En este nuevo contexto, las métricas operativas han cobrado protagonismo. En lugar de centrarse únicamente en tecnologías de vanguardia o discursos futuristas, los inversores han comenzado a prestar mayor atención a indicadores como el crecimiento de los ingresos, el CAC, el LTV, la tasa de abandono y el ARR, que revelan la sostenibilidad del negocio. La gobernanza financiera y la capacidad de gestión se han convertido en activos tan relevantes como la propia innovación.
"Para 2025, el mercado valorará a las startups que sepan gestionar, medir y ajustar. La tracción demostrada, los ingresos predecibles y la gestión estructurada son los nuevos filtros para atraer inversión.“Este cambio también refleja la presión que ejercen los LPs, los inversores del fondo, que han comenzado a exigir resultados más tangibles y una menor exposición al riesgo”, destaca Cristina Mieko.
Las encuestas del Observatorio de Startups de Sebrae indican que las empresas con canales de venta propios y modelos de monetización basados en suscripción han cobrado mayor impulso en este nuevo ciclo. Según el estudio, estas startups tienen el mayor potencial para sentar las bases de las scale-ups brasileñas en 2026.
El denominador común de estos negocios es la previsibilidad. Ya sea en modelos B2B o B2C, los ingresos recurrentes y el dominio de canales de adquisición rentables han permitido la construcción de motores de crecimiento sostenibles.Cuando una startup domina sus canales de venta y genera ingresos recurrentes, se vuelve menos dependiente del capital externo y está mejor preparada para escalar de manera saludable.“dice Cristina.

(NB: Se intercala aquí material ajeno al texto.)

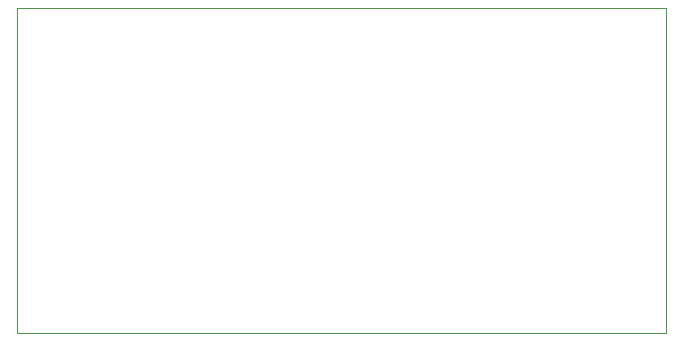
<source format=gbr>
%TF.GenerationSoftware,KiCad,Pcbnew,8.0.8*%
%TF.CreationDate,2025-01-27T09:22:13+00:00*%
%TF.ProjectId,ViaTest,56696154-6573-4742-9e6b-696361645f70,rev?*%
%TF.SameCoordinates,Original*%
%TF.FileFunction,Profile,NP*%
%FSLAX46Y46*%
G04 Gerber Fmt 4.6, Leading zero omitted, Abs format (unit mm)*
G04 Created by KiCad (PCBNEW 8.0.8) date 2025-01-27 09:22:13*
%MOMM*%
%LPD*%
G01*
G04 APERTURE LIST*
%TA.AperFunction,Profile*%
%ADD10C,0.050000*%
%TD*%
G04 APERTURE END LIST*
D10*
X115000000Y-83000000D02*
X170000000Y-83000000D01*
X170000000Y-110500000D01*
X115000000Y-110500000D01*
X115000000Y-83000000D01*
M02*

</source>
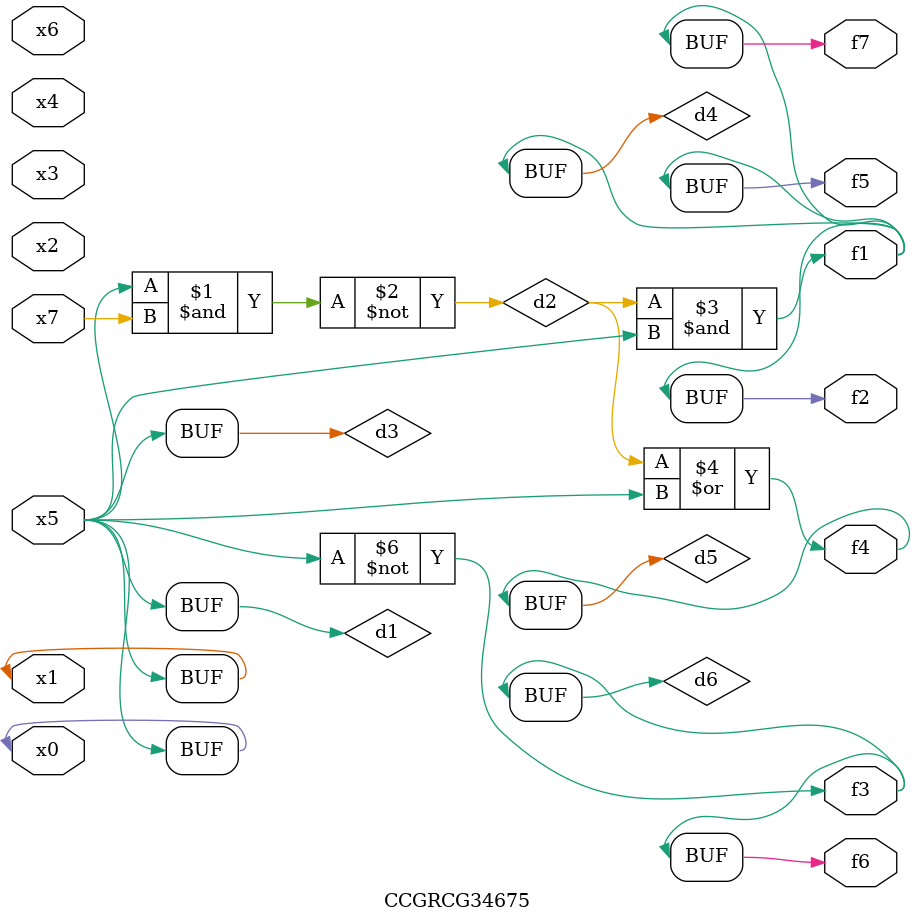
<source format=v>
module CCGRCG34675(
	input x0, x1, x2, x3, x4, x5, x6, x7,
	output f1, f2, f3, f4, f5, f6, f7
);

	wire d1, d2, d3, d4, d5, d6;

	buf (d1, x0, x5);
	nand (d2, x5, x7);
	buf (d3, x0, x1);
	and (d4, d2, d3);
	or (d5, d2, d3);
	nor (d6, d1, d3);
	assign f1 = d4;
	assign f2 = d4;
	assign f3 = d6;
	assign f4 = d5;
	assign f5 = d4;
	assign f6 = d6;
	assign f7 = d4;
endmodule

</source>
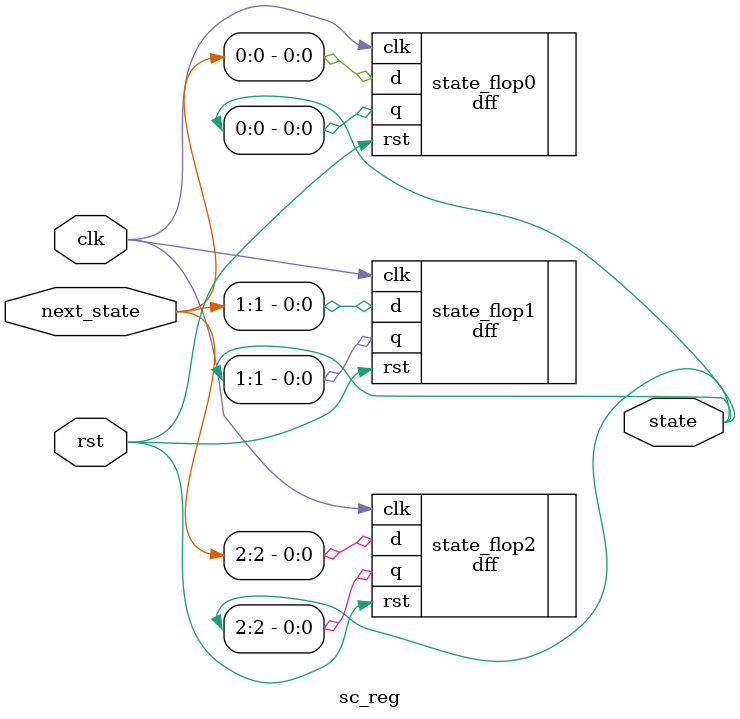
<source format=v>
module sc_reg(state, next_state, clk, rst);
	input [2:0] next_state;
	input clk;
	input rst;
	
	output [2:0] state;
	
	dff state_flop2(.d(next_state[2]), .q(state[2]), .clk(clk), .rst(rst));
	dff state_flop1(.d(next_state[1]), .q(state[1]), .clk(clk), .rst(rst));
	dff state_flop0(.d(next_state[0]), .q(state[0]), .clk(clk), .rst(rst));

endmodule

</source>
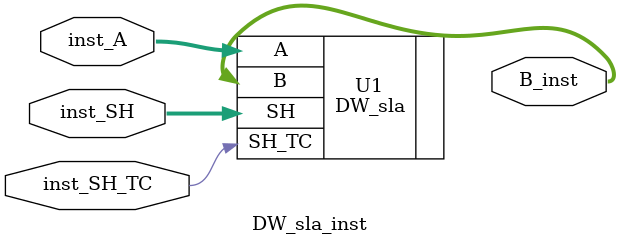
<source format=v>
module DW_sla_inst( inst_A, inst_SH, inst_SH_TC, B_inst );

parameter A_width = 8;
parameter SH_width = 3;


input [A_width-1 : 0] inst_A;
input [SH_width-1 : 0] inst_SH;
input inst_SH_TC;
output [A_width-1 : 0] B_inst;

    // Instance of DW_sla
    DW_sla #(A_width, SH_width)
	  U1 ( .A(inst_A), .SH(inst_SH), .SH_TC(inst_SH_TC), .B(B_inst) );

endmodule

</source>
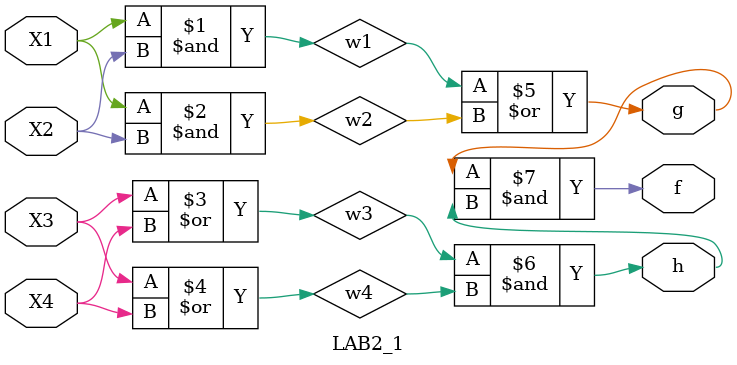
<source format=v>
module LAB2_1(X1,X2,X3,X4,g,f,h);
    input X1,X2,X3,X4;
    output g,f,h;
    wire w1,w2,w3,w4;

    assign w1 = X1 & X2;
    assign w2 = X1 & X2;
    assign w3 = X3 | X4;
    assign w4 = X3 | X4;
    assign g = w1 | w2;
    assign h = w3 & w4;
    assign f = g & h;

endmodule
</source>
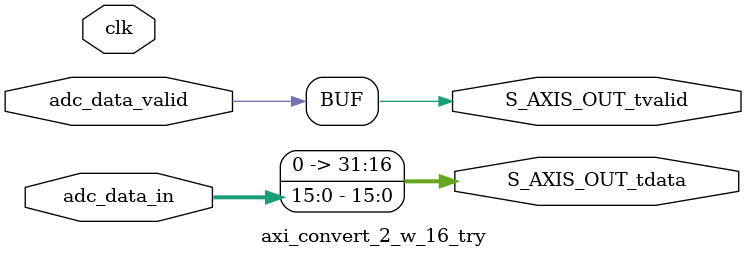
<source format=v>
`timescale 1ns / 1ps


module axi_convert_2_w_16_try
#(
    parameter ADC_WIDTH = 16,
    parameter AXIS_TDATA_WIDTH = 32,
    parameter Delay = 3
)
(
    input                               clk,
    input [ADC_WIDTH-1:0]               adc_data_in,
    input                               adc_data_valid,
    output  [AXIS_TDATA_WIDTH-1:0]  S_AXIS_OUT_tdata,
    output                               S_AXIS_OUT_tvalid

    );
    
assign S_AXIS_OUT_tvalid =  adc_data_valid; 
assign S_AXIS_OUT_tdata[15:0] =  adc_data_in[ADC_WIDTH-1:0]; 
assign S_AXIS_OUT_tdata[31:16] =  16'd0; 



    
endmodule

</source>
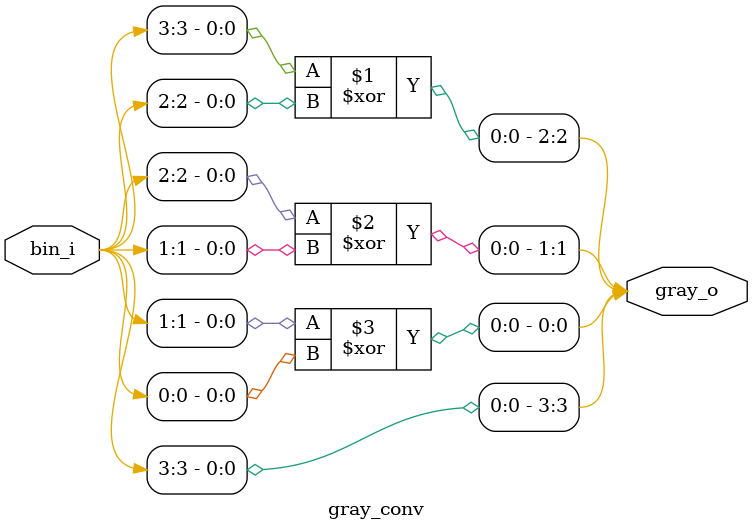
<source format=v>
`timescale 1ns / 1ps


module gray_conv #(
    parameter wrd_len = 4
)(
    input wire [wrd_len -1:0] bin_i,
    output wire [wrd_len -1:0] gray_o
    );
    assign gray_o[wrd_len-1] = bin_i[wrd_len-1];
    genvar i;
    for(i = wrd_len-2; i>=0; i=i-1)
        assign gray_o[i]=bin_i[i+1] ^ bin_i[i];
    
endmodule

</source>
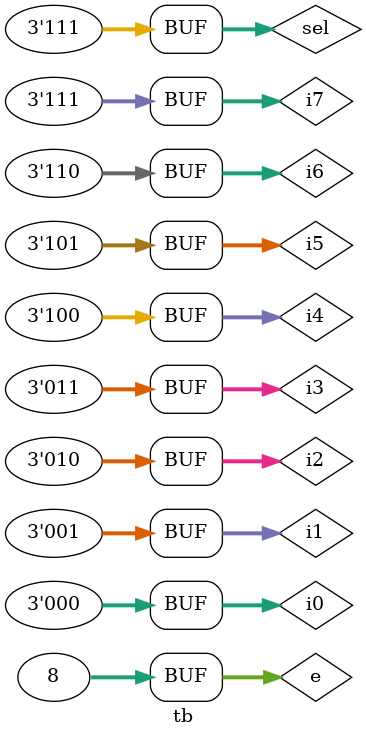
<source format=v>
`include "8x1_3_4x1.v"
module tb;

reg [2:0] i0,i1,i2,i3,i4,i5,i6,i7;
wire [2:0] y;
reg [2:0] sel;
integer e;

mux_8x1 dut(i0,i1,i2,i3,i4,i5,i6,i7,sel,y);


initial begin
i0=3'd0;
i1=3'd1;
i2=3'd2;
i3=3'd3;
i4=3'd4;
i5=3'd5;
i6=3'd6;
i7=3'd7;


		for(e=0;e<=7;e=e+1) begin
		sel = e;
		//#2;
		//$display("%0t : i0=%b i1=%b i2=%b i3=%b i4=%b i5=%b i6=%b i7=%b sel=%b y=%b", $time,  i0, i1, i2, i3,i4, i5,i6,i7,sel[2:0], y);

	 end	

end
initial begin
	$monitor("%0t : i0=%b i1=%b i2=%b i3=%b i4=%b i5=%b i6=%b i7=%b sel=%b y=%b", $time,  i0, i1, i2, i3,i4, i5,i6,i7,sel[2:0], y);
end
endmodule


</source>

Para alcanzar esta etapa, los expertos señalan la necesidad de un camino bien definido, que incluye la validación de la adecuación producto-mercado, la creación de canales escalables, el uso inteligente de los datos y rutinas de gestión financiera consistentes. Modelos como SaaS, mercados nicho con alta fidelización y plataformas de servicios de suscripción han demostrado ser más resilientes, especialmente cuando operan con estructuras ágiles.
Al parecer, el próximo ciclo de innovación estará menos impulsado por la capacidad de imaginar escenarios distantes y más por la capacidad de obtener resultados concretos en el presente. Las startups que puedan demostrar tracción continua, márgenes sólidos y potencial de escalabilidad, sin depender exclusivamente de rondas de financiación constantes, deberían liderar la nueva fase del ecosistema brasileño.El verdadero diferenciador radica en la capacidad de transformar un producto en un negocio y lograr un crecimiento escalable.”, resume Cristina Mieko.